Information provided.
□ □ □ □

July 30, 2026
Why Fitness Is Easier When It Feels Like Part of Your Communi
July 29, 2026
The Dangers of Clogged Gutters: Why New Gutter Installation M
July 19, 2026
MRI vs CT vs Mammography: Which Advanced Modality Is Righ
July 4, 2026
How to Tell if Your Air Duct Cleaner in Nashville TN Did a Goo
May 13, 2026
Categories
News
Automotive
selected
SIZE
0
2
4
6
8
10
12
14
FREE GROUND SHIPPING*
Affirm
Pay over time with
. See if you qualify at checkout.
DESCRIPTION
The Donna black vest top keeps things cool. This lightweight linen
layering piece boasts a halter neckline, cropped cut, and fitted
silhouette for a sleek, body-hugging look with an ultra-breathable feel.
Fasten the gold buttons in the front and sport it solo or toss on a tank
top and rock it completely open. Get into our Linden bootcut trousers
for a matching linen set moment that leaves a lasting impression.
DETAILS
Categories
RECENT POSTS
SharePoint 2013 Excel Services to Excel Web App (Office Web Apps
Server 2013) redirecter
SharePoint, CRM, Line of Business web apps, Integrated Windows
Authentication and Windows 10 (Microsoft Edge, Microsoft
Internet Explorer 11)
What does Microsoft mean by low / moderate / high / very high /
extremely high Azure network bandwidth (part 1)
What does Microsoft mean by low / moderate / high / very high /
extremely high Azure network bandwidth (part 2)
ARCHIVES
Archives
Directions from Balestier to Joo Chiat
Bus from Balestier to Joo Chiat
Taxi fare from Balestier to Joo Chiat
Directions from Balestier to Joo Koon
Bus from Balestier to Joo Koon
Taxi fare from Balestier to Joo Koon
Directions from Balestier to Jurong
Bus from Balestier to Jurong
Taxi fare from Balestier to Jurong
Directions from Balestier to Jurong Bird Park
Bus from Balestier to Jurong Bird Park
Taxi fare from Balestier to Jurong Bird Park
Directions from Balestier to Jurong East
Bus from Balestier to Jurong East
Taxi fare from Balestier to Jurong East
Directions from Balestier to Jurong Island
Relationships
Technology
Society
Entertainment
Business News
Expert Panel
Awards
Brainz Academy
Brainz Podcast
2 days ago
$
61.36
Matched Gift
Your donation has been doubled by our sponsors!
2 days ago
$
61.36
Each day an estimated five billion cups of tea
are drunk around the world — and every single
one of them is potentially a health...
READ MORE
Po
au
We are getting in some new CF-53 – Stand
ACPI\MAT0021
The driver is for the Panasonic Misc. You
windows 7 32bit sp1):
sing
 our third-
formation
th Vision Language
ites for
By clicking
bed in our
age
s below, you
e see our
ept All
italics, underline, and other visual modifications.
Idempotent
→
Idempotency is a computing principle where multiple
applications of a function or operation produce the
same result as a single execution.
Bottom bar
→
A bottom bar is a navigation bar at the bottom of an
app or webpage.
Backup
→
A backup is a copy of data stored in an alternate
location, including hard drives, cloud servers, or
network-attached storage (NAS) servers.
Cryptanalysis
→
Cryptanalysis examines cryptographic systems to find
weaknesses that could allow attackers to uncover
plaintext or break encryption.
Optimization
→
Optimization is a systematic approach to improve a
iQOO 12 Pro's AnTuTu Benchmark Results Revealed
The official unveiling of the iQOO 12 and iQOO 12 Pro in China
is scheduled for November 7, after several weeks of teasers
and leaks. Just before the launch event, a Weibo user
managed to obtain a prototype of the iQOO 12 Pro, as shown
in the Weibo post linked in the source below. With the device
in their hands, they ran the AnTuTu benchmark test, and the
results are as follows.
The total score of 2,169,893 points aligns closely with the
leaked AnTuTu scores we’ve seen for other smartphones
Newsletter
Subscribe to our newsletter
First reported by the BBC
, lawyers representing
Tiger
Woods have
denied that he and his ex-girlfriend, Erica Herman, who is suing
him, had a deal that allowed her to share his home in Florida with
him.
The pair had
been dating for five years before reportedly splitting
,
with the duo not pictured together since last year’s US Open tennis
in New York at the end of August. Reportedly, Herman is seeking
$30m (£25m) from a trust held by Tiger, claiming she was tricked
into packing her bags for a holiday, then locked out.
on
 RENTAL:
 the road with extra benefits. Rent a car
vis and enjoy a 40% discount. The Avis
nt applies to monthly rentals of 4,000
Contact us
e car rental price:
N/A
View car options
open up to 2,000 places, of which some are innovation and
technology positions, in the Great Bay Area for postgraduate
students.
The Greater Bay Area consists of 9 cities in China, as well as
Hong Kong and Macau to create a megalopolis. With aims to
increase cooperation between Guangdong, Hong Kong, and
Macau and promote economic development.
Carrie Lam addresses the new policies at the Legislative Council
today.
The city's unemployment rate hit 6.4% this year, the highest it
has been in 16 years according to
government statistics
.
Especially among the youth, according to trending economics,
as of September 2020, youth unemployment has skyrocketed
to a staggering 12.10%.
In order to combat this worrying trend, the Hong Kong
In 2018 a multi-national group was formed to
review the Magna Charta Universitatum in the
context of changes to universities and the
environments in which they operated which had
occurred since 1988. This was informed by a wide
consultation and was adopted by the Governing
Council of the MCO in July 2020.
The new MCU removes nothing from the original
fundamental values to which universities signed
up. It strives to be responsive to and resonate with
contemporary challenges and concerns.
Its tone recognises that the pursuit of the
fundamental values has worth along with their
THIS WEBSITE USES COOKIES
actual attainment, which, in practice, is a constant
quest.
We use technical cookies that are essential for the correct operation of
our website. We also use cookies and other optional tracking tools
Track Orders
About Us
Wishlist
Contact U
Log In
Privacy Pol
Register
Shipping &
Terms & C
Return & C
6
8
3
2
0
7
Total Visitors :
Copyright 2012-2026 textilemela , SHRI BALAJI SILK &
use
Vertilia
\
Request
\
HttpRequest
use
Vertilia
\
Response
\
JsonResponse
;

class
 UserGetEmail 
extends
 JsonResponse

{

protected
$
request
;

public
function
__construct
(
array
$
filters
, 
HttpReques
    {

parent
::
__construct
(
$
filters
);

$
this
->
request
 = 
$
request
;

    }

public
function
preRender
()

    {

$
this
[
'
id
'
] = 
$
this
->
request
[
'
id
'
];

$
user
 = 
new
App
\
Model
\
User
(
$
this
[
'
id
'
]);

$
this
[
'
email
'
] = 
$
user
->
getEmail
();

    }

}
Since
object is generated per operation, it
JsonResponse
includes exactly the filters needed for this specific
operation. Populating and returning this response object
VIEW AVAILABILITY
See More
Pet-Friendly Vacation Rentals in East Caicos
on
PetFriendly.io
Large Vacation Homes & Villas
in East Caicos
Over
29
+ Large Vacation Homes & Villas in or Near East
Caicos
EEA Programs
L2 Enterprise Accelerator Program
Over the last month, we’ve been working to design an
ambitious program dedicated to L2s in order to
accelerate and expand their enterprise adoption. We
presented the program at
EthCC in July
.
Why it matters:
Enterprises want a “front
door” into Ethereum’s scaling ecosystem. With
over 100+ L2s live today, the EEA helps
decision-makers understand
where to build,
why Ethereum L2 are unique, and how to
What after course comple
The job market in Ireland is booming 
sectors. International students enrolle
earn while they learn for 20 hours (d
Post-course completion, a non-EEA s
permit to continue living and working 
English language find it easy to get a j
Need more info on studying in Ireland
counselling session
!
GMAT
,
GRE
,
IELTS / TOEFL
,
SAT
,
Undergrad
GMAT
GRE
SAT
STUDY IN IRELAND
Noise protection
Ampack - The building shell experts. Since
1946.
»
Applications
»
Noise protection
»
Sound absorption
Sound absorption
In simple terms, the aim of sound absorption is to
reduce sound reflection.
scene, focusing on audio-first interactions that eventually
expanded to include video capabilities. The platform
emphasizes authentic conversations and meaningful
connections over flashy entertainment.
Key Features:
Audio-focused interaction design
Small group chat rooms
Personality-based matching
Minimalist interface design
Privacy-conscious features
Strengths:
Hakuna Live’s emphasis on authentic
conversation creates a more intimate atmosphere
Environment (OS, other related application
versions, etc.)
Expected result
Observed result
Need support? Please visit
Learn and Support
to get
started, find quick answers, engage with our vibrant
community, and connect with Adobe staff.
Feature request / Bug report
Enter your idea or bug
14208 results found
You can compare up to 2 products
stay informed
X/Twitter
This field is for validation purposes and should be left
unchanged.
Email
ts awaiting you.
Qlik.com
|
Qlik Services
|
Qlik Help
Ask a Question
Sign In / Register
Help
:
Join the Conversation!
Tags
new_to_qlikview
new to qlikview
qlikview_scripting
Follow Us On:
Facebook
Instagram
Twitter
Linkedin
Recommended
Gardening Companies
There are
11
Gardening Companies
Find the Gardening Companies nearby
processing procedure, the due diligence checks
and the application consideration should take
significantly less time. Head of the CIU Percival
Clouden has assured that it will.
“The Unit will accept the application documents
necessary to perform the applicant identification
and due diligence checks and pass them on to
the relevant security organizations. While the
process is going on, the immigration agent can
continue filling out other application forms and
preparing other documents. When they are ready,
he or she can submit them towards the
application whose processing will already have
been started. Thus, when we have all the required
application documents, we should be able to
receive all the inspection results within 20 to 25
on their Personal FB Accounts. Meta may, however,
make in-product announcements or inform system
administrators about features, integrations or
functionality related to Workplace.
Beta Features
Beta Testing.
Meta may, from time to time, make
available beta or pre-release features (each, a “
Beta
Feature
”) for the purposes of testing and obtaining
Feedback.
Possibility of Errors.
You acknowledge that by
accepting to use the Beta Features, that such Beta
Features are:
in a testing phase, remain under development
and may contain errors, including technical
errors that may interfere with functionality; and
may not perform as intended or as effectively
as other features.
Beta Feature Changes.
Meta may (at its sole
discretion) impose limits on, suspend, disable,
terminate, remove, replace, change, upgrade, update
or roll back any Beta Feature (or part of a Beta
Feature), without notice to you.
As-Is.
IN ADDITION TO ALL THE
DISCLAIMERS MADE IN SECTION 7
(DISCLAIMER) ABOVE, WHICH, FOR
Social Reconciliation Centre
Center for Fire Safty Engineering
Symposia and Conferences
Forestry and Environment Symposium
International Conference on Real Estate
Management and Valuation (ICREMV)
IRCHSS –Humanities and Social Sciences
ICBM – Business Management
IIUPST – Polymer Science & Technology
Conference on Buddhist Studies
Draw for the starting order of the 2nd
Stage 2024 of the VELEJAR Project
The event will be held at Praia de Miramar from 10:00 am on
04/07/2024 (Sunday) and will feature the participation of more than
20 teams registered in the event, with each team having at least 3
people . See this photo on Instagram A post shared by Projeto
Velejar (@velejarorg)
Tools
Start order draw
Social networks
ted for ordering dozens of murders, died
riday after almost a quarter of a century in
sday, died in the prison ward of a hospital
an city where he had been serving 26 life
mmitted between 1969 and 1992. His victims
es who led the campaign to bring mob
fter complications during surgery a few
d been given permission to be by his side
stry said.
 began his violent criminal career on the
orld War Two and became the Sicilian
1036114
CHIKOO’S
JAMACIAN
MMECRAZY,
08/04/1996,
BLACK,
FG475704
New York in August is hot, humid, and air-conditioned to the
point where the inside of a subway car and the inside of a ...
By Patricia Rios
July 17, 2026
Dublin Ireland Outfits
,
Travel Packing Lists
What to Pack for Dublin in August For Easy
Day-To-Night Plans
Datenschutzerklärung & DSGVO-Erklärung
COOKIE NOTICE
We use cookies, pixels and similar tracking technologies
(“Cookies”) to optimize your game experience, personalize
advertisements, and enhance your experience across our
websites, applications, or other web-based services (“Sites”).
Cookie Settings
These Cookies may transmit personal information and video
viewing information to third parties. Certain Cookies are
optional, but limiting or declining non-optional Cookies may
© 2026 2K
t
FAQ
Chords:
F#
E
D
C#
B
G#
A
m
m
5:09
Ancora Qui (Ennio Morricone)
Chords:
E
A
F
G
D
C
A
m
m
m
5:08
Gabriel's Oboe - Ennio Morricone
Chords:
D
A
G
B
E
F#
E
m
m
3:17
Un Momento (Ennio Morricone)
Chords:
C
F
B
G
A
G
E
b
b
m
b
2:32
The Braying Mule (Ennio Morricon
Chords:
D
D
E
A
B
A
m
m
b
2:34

□ □ □ □

Problem description.
Using the entries above, repeat only the lines from the one containing "stay informed" through the one containing "he or she can submit them towards the", end lines included.

Solution to the problem.
stay informed
X/Twitter
This field is for validation purposes and should be left
unchanged.
Email
ts awaiting you.
Qlik.com
|
Qlik Services
|
Qlik Help
Ask a Question
Sign In / Register
Help
:
Join the Conversation!
Tags
new_to_qlikview
new to qlikview
qlikview_scripting
Follow Us On:
Facebook
Instagram
Twitter
Linkedin
Recommended
Gardening Companies
There are
11
Gardening Companies
Find the Gardening Companies nearby
processing procedure, the due diligence checks
and the application consideration should take
significantly less time. Head of the CIU Percival
Clouden has assured that it will.
“The Unit will accept the application documents
necessary to perform the applicant identification
and due diligence checks and pass them on to
the relevant security organizations. While the
process is going on, the immigration agent can
continue filling out other application forms and
preparing other documents. When they are ready,
he or she can submit them towards the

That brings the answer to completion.